Chronique

Une tranche de vie de Lise Dion pour 66 $

Est-ce que les artistes qui viennent promouvoir un produit ou un évènement à la télé ou à la radio devraient recevoir un cachet ? Cette question est au cœur d’une nouvelle entente conclue en décembre dernier entre l’Union des artistes (UDA) et Radio-Canada.

Pour bien comprendre cet enjeu, il faut savoir qu’un membre de l’UDA reçoit systématiquement un cachet lorsqu’il est invité à la télévision ou à la radio publique pour offrir son talent. Une zone grise existait toutefois depuis des années au sujet des « entrevues promotionnelles ». Parfois on payait les artistes, parfois non. La signature de la plus récente entente collective* entre la société d’État et l’UDA vient clarifier cet aspect.

Depuis quelques semaines, les artistes qui viennent promouvoir un produit (disque, film, émission de télé, etc.) ou un évènement (production théâtrale, festival, etc.) reçoivent maintenant 66 $ pour leur passage à la radio ou 110 $ à la télé. Ce tarif est valable pour un segment n’excédant pas 10 minutes.

C’est Sophie Prégent, la patronne de l’UDA, qui m’a démêlé tout cela. La fougueuse présidente est très heureuse de cette entente. Pour elle, il s’agit d’une victoire importante. Et symbolique.

Autre nouveauté de l’entente : elle touche RDI. Beaucoup d’artistes, invités aux émissions du week-end, étaient mécontents de ne pas être rémunérés pour des entrevues au cours desquelles on mélangeait allègrement promotion, confidences et commentaires sur l’actualité. 

110 $

Somme que les artistes recevront dorénavant pour leur passage à RDI

Cette entente est intéressante à bien des égards, mais contient aussi ses revers. Comment Radio-Canada se retrouve-t-elle à devoir payer un artiste qui vient « vendre » son spectacle d’humour ou le salon machin-truc dont il est le porte-parole ? Précisons que les radios privées et les journaux ne payent pas les artistes qui font de la promo.

Cette rétribution ne devrait-elle pas être assurée par les producteurs de films, de disques, de spectacles ou d’évènements qui engagent les artistes ? Il existe un énorme flou autour de cela. On m’a expliqué que dans certains cas, le contrat signé par l’artiste et le producteur stipule que le cachet comprend le « service après-vente », c’est-à-dire la promo dudit évènement ou produit. Sophie Prégent a été catégorique : un artiste n’est jamais payé pour faire cela, m’a-t-elle dit.

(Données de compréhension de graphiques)
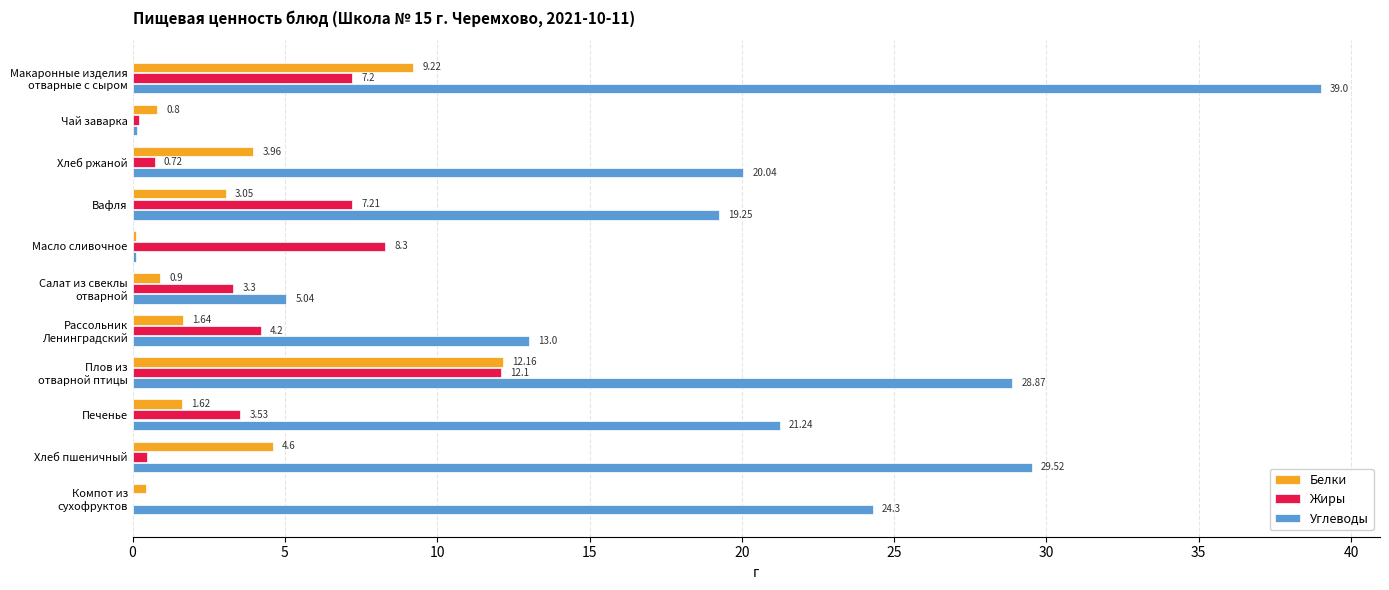

Which series has the largest total across all categories?

Углеводы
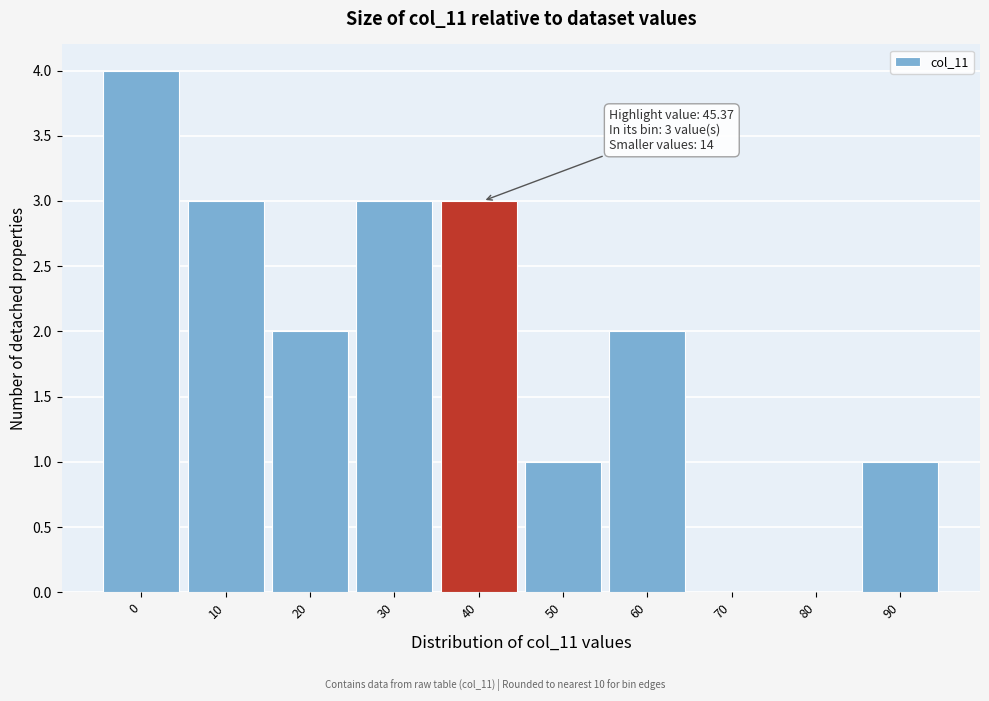

Reading left to right, list all the values displayed in this chart.

0=4	10=3	20=2	30=3	40=3	50=1	60=2	70=0	80=0	90=1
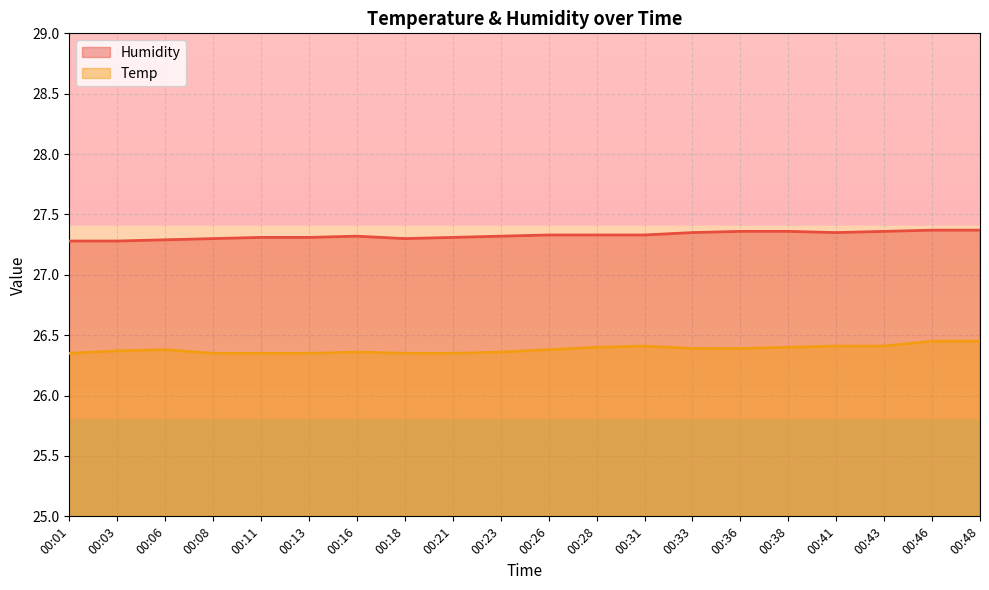

What is the minimum value for Humidity?

27.3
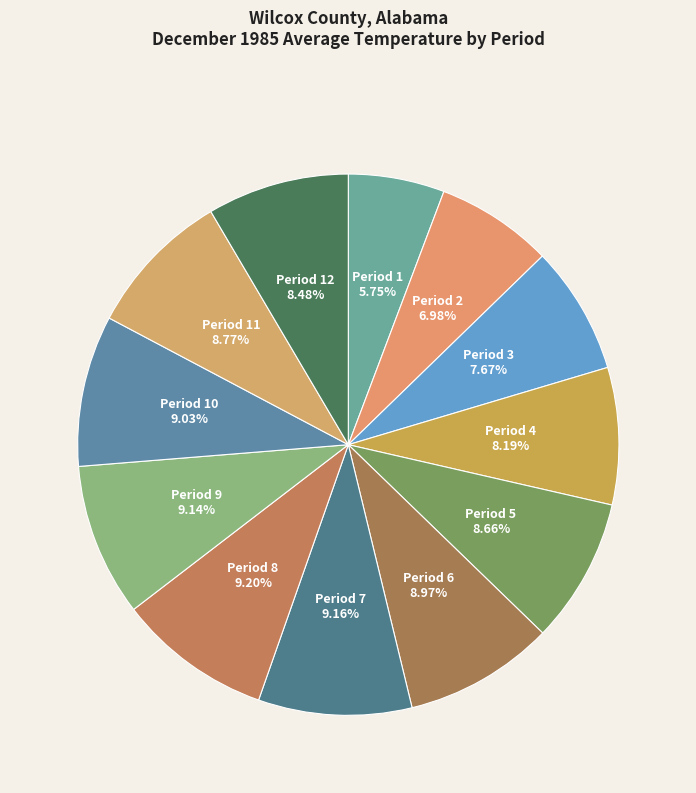

Count the number of slices in the pie.

12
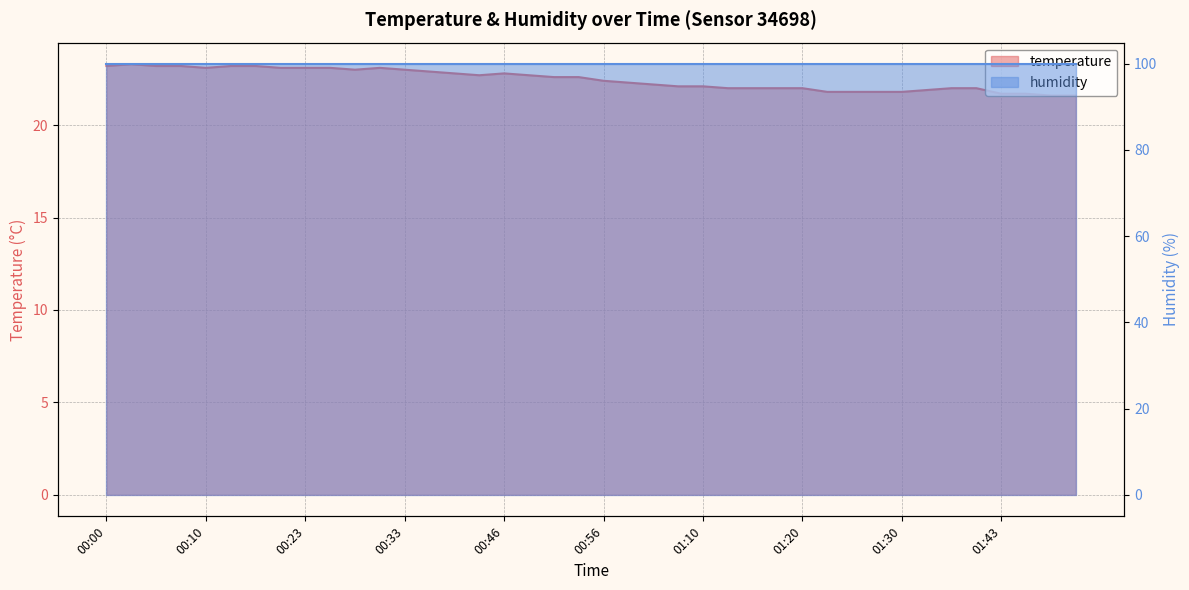

What is the difference between the maximum and minimum values?

1.7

§ **Tâches demandées**
A. Repérez chaque ligne des enregistrements qui contient la chaîne « What », puis recopiez-la en tenant compte de la casse.
B. Rédigez la suite de la chronique sur le cachet versé aux artistes venus faire de la promotion à Radio-Canada, en reprenant après sa dernière phrase.

§ **Résultats attendus**
A.
What is the minimum value for Humidity?
What is the difference between the maximum and minimum values?

B.
Cette rétribution aura-t-elle un impact sur le contenu ? J’ai discuté avec quelques réalisateurs de la radio publique qui œuvrent à Montréal et en région. Selon eux, cela les obligera à faire des choix. Au lieu de recevoir deux ou trois comédiens d’une production cinématographique pour créer un moment vivant en ondes, ils ne vont en recevoir qu’un seul, m’a dit l’un d’eux. Ce sont les artistes moins connus qui vont écoper, m’a dit un autre. Ajoutons à cela qu’une entrevue qui autrefois pouvait s’étirer sur 20 ou 25 minutes devra maintenant être emballée en moins de 15 minutes, sinon un surplus devra être payé.

L’autre impact non négligeable touche les régions. Les stations régionales de Radio-Canada qui vivent avec des budgets microscopiques devront faire face à un certain défi. 

À tarifs égaux, qui favorisera-t-on entre un « talent local » et une « vedette de Montréal » ? « C’est la créativité qui en souffrira », m’a dit une réalisatrice.

Les cinq compagnies théâtrales de Québec (La Bordée, Le Périscope, Le Trident, Premier Acte et Les Gros Becs) ont rapidement manifesté leurs inquiétudes après avoir essuyé des refus d’entrevues de la part de recherchistes de Radio-Canada. Une rencontre a eu lieu avec la direction de la station à Québec. «  On s’est fait rassurant avec nous, m’a dit Marc Gourdeau, directeur général de Premier Acte. On verra pour la suite des choses. »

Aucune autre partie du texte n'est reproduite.